6/25/06

Excursion to the Dallas Public Library

Well, it's been a while since I've posted, so to quickly get up to speed, I moved to an apartment in Dallas by the American Airlines Center, just on the other side of the freeway from downtown, with my good buddy and long-time character actor Alex Brownstein. It's a great location, very close to everything, and it has really been enjoyable.

So today was Sunday, my only real day off, and practically the first time Alex and I had been home at the same for the day since we moved here.

With the city at our fingertips, what else were we to do on my day off but go get a library card? It was a rhetorical question, obviously this was the only choice we had.

We drive the 5 minutes it takes to get down from the top floor of our garage, and then the 3 minutes it takes to get to the downtown public library. Alex and I did not realize until it was much too late that parking is free on the weekends, as he made a pointed effort to park in his garage he uses for work, and ultimately driving up on the sidewalk in the garage and smashing his passenger side mirror into a pillar while trying to read an "Hours of Operation" sign.
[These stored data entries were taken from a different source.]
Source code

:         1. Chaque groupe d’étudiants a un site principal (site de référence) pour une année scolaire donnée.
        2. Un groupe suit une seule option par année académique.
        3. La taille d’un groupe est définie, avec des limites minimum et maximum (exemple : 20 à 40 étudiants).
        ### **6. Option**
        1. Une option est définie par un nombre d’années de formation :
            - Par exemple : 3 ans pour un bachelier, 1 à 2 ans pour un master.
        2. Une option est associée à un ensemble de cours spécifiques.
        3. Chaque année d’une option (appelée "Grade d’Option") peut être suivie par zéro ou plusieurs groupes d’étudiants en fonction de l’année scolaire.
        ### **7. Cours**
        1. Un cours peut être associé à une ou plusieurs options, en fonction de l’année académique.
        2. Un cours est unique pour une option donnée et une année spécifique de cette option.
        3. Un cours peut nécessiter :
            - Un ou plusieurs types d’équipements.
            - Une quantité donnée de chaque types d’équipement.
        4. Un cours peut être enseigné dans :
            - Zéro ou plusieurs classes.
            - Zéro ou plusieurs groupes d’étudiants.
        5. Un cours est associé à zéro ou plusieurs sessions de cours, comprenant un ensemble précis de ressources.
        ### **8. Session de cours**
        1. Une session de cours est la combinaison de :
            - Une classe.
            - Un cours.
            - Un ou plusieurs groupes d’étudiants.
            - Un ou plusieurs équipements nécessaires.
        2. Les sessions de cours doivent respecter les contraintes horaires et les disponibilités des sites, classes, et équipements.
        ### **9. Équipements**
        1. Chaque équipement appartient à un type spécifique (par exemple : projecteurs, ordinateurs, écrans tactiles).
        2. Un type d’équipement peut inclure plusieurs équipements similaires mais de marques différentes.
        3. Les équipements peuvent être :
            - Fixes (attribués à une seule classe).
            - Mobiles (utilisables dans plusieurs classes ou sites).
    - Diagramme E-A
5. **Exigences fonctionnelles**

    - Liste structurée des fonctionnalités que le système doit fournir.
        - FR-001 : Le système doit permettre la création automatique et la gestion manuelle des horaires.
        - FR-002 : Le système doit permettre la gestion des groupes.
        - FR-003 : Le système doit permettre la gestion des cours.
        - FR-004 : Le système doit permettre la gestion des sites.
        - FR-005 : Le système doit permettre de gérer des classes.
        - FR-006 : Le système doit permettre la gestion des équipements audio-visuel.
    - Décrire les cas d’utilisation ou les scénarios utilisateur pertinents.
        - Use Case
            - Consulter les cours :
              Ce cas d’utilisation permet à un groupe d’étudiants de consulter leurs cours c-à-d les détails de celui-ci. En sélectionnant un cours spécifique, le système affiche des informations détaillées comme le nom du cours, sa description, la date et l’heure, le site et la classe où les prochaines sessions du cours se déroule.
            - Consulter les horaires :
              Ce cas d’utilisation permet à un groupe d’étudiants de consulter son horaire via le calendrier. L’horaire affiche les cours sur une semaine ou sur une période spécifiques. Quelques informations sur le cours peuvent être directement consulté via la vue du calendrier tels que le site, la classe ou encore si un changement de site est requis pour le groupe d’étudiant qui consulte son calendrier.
Then we walked down the extremely shady staircase to the street and over to the library. The Dallas Public Library is brilliantly enormous, full of wonderful educational and entertaining material, the most of which are the vagrant characters which inhabit the majority of the establishment.

Other entertaining events from the excursion include:

The lady who gave me my library card was very nice, but spoke very little English. The crux of the whole thing was that English was most definately her first, and only, language.

As we got on the elevator to go from the 4th floor, where Alex unsuccessfully searched for a comic book for 30 minutes and we witnessed a guy playing online Hearts the entire time, we encountered a very large man with a mustache, Dwayne Wayne from "A Different World" glasses/flip-down-sunglasses, and about, no lie, 25 pens, pencils, and markers stuffed in his short-sleeve button-down shirt pocket. He was also carrying a large bag and an extremely torn up 1000+ page book, and he leered at and grunted disgustedly at us as Alex pushed the 7th floor button as his destination was definately the 8th.

We viewed an original press of The Declaration of Independence that was on display and I commented, "There's no way this could be the original, otherwise Nick Cage would be trying to steal it and subsequently find treasure."

As we browsed the bottom floor just before we left, we found irony in the fact that the book, Is American Culture in Decline was juxtaposed with a copy of The Osbournes, which hosted a picture of Ozzie with his tongue out along with the rest of the family.

Through it all, we did make it out unscathed; who knew the library could be so entertaining?

1 comment:

Anonymous said...

downtown libraries are cool, but also hangouts for crazy homeless people-- watch out!